NEW YORK — After 15 years of playing with design on a small scale by making jewelry, Jay Strongwater moved on to statement mirrors, fanciful figurines, ornate picture frames and even small furnishings — all bejeweled.
While the design vocabulary reflected by his earlier jewelry and in his products for the home is much the same, with hand-painted enamel an integral feature, the larger scale he now works in allows him to show off his creativity.
The Rhode Island School of Design-trained designer (American, b. 1960-) once contemplated working in fashion, but found his passion in metals and jewels. His contemporary luxury home furnishings earned appreciative audiences. His first piece was a bejeweled picture frame he made in 1995, using pieces from his jewelry collection. Within three years, items for the home were a core part of his business. Born Jay Feinberg, he decided to use his mother’s maiden name, Strongwater, for his business.
Known for his big and bold works, Strongwater is often inspired by walks in nature. Many of his pieces include animals, flowers, vines, butterflies and bees. “I’m fascinated by the idea of taking our everyday belongings and turning them into a beautiful collage of metal, enamel and sparkling Swarovski® crystals,” according to his website’s Our Story page.
Mirrors are a popular item within his oeuvre. They evoke the Art Nouveau era with their nature-inspired decoration but have a decidedly contemporary feel thanks to their enameling. Embracing a touch of whimsy is a 22in-tall enameled and jeweled mirror with butterflies and other insects, flowers and scrollwork, which made $4,100 plus the buyer’s premium in August 2017 at Bill Hood & Sons Art & Antique Auctions.
Jay Strongwater mirrors can range from whimsical creations in muted pastel tones to examples that are bold and striking, such as a bronze wildlife and floral square mirror that earned $3,250 plus the buyer’s premium in January 2021 at Hill Auction Gallery. Having multicolored polychrome enamel on the openwork bronze surround, the mirror features a plethora of butterflies, lizards, bees, frogs and flora, plus hand-set Swarovski crystals overall. Infusing light into a piece through these multifaceted crystals, Strongwater also uses them to complement and balance the glossy sheen of the enameling.

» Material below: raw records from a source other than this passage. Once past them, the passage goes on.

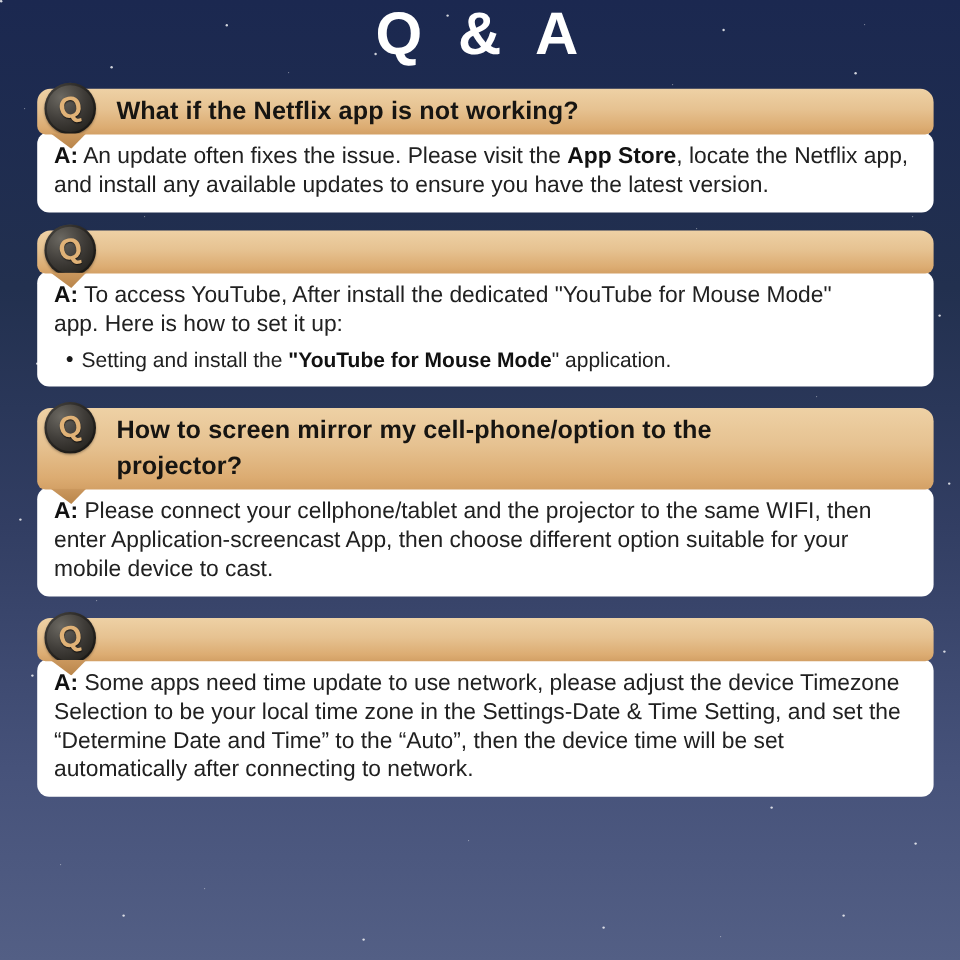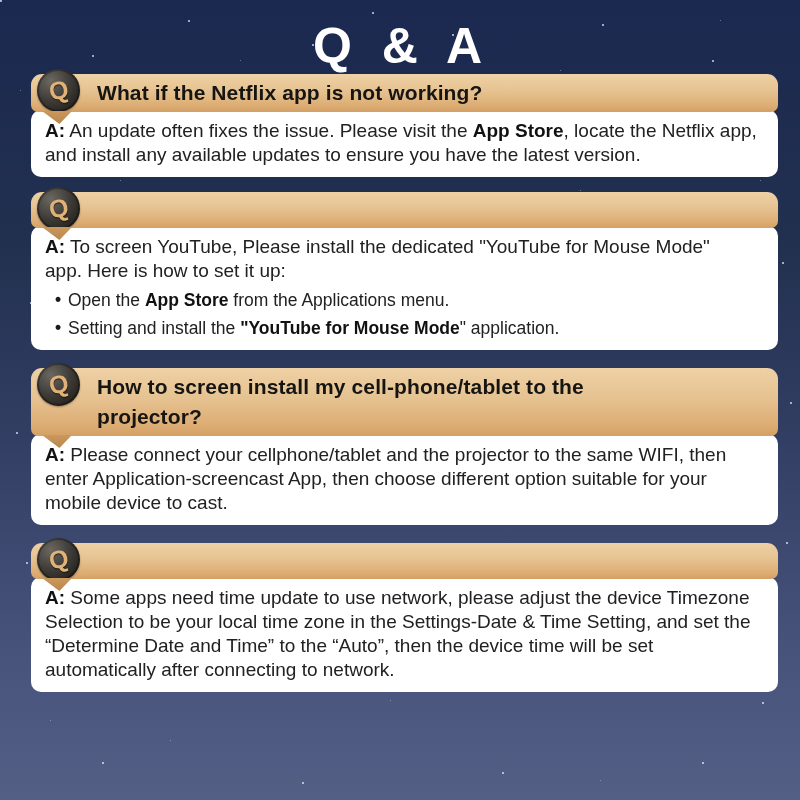--- a/index.html
+++ b/index.html
@@ -26,7 +26,7 @@
     170px 740px #fff,390px 700px #fff,600px 780px #fff,80px 500px #fff,770px 640px #fff;}
 
   .page-title{
-    margin:0;padding-top:18px;
+    margin:0;
     text-align:center;
     font-size:50px;line-height:56px;
     font-weight:bold;color:#ffffff;

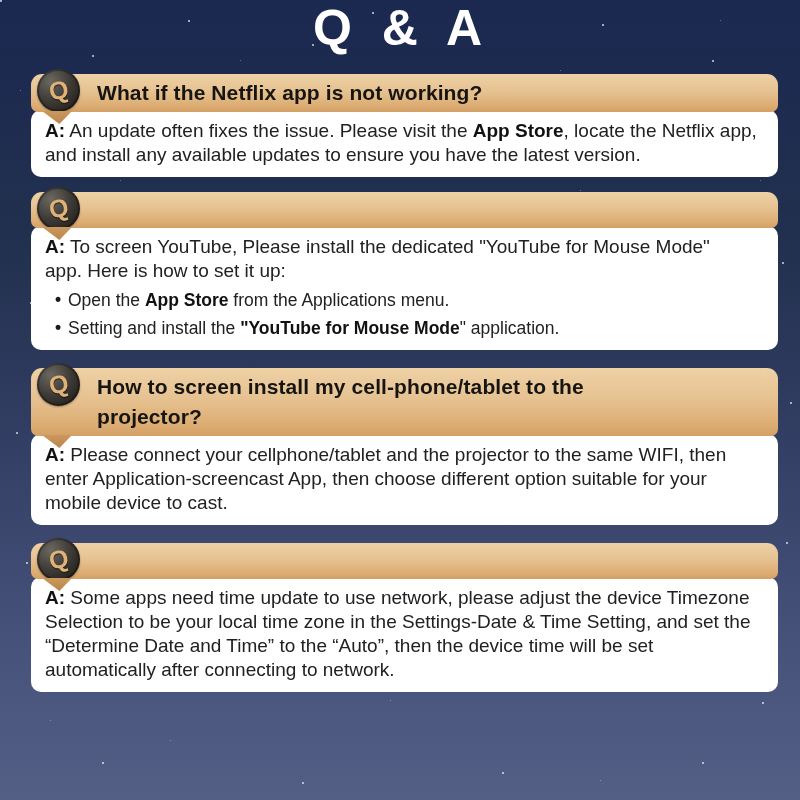--- a/index.html
+++ b/index.html
@@ -132,7 +132,7 @@
         <div class="q-tail"></div>
       </div>
       <div class="qa-body">
-        <p class="answer"><b>A:</b><span> To screen YouTube, Please install the dedicated "YouTube for Mouse Mode"
+        <p class="answer"><b>A:</b><span> To access YouTube, After install the dedicated "YouTube for Mouse Mode"
 app. Here is how to set it up:</span></p>
         <ul class="steps">
           <li class="step"><span>Open the </span><b>App Store</b><span> from the Applications menu.</span></li>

Also bold are Strongwater’s figurines and sculptures, which often showcase animals. He has fashioned a veritable zoo’s worth of animal figures, from bright blue macaws and butterflies to llamas, gorillas and whales. Of particular note is a jeweled aluminum bust of a tiger, dubbed Monroe, which was enameled and covered with more than 10,000 Swarovski crystals and set on a black marble base. An example of the Monroe tiger bust made $5,000 plus the buyer’s premium in May 2019 at Simpson Galleries, LLC.
Besides accessories, Strongwater also designs furniture — mostly coffee tables and side tables. Many are topped with glass to keep the focus on the intricate and curling iron frames of the table, from which individually cast leaves, flowers and a host of charming creatures are soldered on. An enameled and jeweled round-form Strongwater glass-top occasional table realized $3,500 plus the buyer’s premium in October 2018 at Abington Auction Gallery.
Strongwater is known for taking a traditional form, such as the mirror, table or vase, and giving it a different look. Candelabra are no exception. A highly stylized pair of wildlife and flora candelabra by Strongwater attained $3,500 plus the buyer’s premium in January 2021 at Hill Auction Gallery. Having three stems, these candelabra were lavishly decorated with roses, leaves, vines, and floral root forms hand-decorated in vivid enamel. Among the wildlife forms depicted were butterflies, bees, lizards, dragonflies and frogs. Like many of his pieces, it was then embellished with hundreds of hand-set Swarovski crystals.
Handcrafted at his New York studio or in his Rhode Island workshop, Jay Strongwater’s creations evoke glamour by uniting Swarovski crystals with colorful enameling and fine metalwork. Some pieces use more than 30 different colors of enamel. No detail is overlooked and each Strongwater design is elaborate and well-thought-out, yet clearly inspired by real flora and fauna.